Amy sudah mulai tenang.

"Apa kau mau pergi keluar?"

Amy mengangguk.

Keduanya pergi ke kantin dan menikmati jus.

"Ayah benar benar tidak akan memberitahuku di mana Dio bekerja?"

Holan hanya menatapnya. Amy pun menunduk dan sudah mengetahui apa jawabannya.

"Oh? Kamu gadis yang tadi?"

"Bu Polwan?"

"Wah kita bertemu lagi, ya."

Asya yang membawa secangkir kopi tidak sengaja lewat dan melihat Letnan minum jus dengan anak perempuan di kantin.

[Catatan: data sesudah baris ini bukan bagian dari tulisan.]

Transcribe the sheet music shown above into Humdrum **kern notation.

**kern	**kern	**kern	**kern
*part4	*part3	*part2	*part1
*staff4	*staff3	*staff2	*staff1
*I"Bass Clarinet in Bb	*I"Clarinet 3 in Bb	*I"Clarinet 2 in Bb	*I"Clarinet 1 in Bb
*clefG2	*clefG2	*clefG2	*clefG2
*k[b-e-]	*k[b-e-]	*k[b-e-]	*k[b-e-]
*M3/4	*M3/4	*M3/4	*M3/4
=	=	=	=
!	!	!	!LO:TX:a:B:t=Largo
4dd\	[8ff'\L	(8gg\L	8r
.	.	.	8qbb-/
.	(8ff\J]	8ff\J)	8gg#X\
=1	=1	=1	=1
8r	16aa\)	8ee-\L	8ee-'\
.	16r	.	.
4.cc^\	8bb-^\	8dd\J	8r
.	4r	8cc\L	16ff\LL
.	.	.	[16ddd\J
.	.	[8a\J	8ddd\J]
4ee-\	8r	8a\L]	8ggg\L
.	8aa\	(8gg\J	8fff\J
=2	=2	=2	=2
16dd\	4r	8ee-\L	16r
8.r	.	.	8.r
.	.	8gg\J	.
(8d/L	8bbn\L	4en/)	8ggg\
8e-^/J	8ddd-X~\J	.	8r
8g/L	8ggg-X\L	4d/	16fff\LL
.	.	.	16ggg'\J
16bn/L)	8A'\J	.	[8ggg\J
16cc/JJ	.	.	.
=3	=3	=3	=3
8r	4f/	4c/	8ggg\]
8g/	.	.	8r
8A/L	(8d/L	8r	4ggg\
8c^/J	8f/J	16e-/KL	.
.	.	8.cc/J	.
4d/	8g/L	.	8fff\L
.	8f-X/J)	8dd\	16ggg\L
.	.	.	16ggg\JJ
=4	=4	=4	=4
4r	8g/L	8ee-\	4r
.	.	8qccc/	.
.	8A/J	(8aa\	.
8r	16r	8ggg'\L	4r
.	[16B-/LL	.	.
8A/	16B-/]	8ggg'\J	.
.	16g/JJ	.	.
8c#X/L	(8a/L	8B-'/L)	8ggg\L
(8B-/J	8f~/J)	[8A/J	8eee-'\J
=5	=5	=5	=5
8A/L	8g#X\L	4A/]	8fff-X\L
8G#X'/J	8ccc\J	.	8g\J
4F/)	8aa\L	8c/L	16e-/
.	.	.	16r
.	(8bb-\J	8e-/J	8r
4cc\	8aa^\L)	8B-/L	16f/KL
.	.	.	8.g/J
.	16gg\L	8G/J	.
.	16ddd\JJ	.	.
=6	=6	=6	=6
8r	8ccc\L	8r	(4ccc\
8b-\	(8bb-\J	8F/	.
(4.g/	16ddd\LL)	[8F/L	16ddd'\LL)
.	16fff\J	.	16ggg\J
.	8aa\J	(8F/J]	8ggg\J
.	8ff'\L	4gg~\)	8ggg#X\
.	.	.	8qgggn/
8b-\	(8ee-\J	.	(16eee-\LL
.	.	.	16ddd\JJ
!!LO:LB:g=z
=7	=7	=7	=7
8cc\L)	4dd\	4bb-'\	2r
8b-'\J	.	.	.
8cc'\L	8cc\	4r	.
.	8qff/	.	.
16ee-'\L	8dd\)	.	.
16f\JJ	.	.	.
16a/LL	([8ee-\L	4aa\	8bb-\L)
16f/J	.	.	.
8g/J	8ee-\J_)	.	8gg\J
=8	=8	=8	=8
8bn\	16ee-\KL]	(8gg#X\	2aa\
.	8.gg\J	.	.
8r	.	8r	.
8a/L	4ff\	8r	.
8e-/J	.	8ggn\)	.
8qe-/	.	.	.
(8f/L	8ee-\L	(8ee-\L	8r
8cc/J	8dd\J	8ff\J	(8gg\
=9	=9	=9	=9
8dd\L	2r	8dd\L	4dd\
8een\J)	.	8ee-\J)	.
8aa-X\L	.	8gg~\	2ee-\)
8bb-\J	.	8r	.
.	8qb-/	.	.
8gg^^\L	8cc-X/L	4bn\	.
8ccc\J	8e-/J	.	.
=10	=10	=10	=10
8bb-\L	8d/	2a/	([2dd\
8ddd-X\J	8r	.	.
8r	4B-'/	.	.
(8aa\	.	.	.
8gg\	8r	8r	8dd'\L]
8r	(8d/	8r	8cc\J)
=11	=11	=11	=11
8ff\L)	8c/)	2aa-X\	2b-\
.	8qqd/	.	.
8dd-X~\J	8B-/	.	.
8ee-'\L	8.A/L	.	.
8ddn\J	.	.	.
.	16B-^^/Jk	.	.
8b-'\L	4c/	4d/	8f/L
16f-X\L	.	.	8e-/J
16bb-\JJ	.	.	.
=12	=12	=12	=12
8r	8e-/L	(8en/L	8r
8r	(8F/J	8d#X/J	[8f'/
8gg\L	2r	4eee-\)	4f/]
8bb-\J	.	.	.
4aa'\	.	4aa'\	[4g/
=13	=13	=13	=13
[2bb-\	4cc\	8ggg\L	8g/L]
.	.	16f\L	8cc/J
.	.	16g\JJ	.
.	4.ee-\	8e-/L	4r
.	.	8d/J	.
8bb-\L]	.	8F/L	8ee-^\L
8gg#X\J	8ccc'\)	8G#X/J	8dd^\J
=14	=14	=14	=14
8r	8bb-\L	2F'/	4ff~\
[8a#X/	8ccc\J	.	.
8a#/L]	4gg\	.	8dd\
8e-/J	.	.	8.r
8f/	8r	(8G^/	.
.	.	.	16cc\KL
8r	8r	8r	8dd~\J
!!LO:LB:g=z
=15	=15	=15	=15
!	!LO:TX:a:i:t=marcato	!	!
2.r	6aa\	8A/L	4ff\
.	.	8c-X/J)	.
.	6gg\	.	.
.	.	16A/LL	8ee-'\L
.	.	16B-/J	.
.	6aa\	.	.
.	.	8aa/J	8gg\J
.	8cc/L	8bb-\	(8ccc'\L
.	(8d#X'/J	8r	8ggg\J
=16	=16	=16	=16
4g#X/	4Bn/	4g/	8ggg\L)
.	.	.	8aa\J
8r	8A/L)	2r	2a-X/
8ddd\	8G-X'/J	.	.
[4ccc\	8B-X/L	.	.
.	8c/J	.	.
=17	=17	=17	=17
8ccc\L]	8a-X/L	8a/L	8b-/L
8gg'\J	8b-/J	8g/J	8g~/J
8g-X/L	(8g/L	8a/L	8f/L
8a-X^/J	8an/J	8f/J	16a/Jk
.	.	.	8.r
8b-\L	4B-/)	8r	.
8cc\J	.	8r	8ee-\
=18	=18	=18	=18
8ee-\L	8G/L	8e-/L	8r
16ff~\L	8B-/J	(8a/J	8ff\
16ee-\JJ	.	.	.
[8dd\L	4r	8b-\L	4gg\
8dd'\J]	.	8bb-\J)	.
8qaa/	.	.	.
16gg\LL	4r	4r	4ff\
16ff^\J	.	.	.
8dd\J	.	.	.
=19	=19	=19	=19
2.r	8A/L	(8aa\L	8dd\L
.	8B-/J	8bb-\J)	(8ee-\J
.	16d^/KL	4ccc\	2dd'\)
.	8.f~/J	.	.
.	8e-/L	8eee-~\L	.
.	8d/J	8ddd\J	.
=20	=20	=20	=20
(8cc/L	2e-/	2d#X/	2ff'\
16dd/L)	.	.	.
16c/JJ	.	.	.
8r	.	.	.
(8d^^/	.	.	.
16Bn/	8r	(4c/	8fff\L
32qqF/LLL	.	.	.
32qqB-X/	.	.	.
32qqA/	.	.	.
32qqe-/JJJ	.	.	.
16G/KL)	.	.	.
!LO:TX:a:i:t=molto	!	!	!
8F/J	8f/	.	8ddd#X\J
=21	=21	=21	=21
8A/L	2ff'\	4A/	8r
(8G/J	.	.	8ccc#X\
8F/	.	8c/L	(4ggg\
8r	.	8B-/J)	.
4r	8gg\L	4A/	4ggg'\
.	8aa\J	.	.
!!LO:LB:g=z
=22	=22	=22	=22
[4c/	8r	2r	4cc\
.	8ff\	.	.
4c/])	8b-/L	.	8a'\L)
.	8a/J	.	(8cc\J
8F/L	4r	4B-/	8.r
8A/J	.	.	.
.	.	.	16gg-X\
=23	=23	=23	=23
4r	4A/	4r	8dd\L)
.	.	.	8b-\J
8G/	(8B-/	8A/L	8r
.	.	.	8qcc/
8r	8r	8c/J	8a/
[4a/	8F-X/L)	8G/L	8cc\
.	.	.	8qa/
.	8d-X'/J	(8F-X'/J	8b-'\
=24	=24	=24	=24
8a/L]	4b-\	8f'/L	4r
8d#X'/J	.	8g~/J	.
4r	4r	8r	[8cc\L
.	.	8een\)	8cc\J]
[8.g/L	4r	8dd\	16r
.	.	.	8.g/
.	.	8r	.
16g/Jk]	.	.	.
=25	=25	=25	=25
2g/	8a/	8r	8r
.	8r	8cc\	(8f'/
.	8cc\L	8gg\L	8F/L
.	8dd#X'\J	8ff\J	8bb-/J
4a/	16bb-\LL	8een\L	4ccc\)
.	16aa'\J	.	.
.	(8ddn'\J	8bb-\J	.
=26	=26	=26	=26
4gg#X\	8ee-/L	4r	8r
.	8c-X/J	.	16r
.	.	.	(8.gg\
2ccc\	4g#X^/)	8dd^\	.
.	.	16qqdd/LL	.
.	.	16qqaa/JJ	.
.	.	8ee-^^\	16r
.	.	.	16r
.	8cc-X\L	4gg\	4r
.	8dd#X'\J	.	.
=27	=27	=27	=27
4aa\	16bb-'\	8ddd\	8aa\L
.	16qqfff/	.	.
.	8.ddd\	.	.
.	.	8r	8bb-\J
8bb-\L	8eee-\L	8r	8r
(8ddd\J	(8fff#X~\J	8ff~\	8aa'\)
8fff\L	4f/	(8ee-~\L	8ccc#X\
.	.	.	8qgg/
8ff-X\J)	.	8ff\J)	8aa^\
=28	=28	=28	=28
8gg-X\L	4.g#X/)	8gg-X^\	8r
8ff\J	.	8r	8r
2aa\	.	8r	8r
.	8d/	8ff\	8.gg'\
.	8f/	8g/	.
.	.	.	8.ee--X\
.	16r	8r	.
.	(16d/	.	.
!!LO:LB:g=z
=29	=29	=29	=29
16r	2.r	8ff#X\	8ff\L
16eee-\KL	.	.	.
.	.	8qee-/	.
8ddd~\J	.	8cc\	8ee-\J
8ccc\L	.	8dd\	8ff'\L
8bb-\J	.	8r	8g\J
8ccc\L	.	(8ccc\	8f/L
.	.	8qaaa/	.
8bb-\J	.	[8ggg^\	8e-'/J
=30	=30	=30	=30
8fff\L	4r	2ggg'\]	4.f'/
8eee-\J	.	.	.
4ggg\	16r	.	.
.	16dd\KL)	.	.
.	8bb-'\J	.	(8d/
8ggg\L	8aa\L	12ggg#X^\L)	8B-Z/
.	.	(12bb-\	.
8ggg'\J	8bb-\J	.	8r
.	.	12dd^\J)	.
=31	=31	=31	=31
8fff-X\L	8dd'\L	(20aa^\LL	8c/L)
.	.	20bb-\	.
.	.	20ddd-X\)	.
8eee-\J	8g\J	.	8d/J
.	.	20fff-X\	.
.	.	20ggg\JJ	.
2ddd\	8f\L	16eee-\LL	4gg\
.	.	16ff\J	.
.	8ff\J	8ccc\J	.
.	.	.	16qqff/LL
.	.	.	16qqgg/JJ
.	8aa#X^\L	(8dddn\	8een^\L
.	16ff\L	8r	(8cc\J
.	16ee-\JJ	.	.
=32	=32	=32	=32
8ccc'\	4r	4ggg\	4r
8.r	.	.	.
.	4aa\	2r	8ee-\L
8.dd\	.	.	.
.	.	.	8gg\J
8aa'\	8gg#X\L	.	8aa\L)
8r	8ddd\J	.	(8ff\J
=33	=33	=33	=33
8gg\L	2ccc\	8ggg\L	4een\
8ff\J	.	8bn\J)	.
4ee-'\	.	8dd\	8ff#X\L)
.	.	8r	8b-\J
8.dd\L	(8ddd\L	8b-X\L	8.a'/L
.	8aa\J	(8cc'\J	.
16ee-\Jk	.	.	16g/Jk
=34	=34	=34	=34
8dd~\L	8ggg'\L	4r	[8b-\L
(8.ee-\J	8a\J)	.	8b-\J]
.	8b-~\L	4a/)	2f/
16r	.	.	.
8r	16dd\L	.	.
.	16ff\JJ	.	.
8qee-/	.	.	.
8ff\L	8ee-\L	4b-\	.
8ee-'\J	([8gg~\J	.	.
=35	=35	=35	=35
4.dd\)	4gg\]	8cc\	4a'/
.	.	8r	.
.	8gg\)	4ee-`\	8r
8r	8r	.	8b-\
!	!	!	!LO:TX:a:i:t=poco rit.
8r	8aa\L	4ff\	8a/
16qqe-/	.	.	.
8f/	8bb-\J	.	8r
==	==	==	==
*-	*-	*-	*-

"Bolehkah aku bergabung?" tanya Asya.

"Kenapa kau selalu bergabung saat aku sedang bersama keluargaku?" Letnan heran, kemarin saat bersama Arvy dan Alfa, sekarang saat bersama Amy.

"Aku juga tidak tahu, Pak." Asya tertawa kecil.

Mereka bertiga menikmati minuman mereka.

"Tadi katanya ada yang ingin anda bicarakan dengan ayahku," kata Amy tiba tiba.

Mendadak Asya tersedak.

"Uhuk uhuk."

"Kau baik baik saja?" tanya Letnan.

"Ah iya aku tidak apa apa."

"Jadi apa itu maksudnya? Apa yang ingin kau bicarakan?"

"Tidak… itu hanya tentang kasus buronan."

"Buronan? Jangan jangan…." Amy menebak. "Kalian belum menangkap pelakunya?!"

"Sssst!" Asya menaruh jari telunjuknya di bibir. "Kenapa kau bicara keras sekali?"

"Maaf aku keceplosan."

"Ya sudah nanti bicarakan di kantorku saja," sahut ayah.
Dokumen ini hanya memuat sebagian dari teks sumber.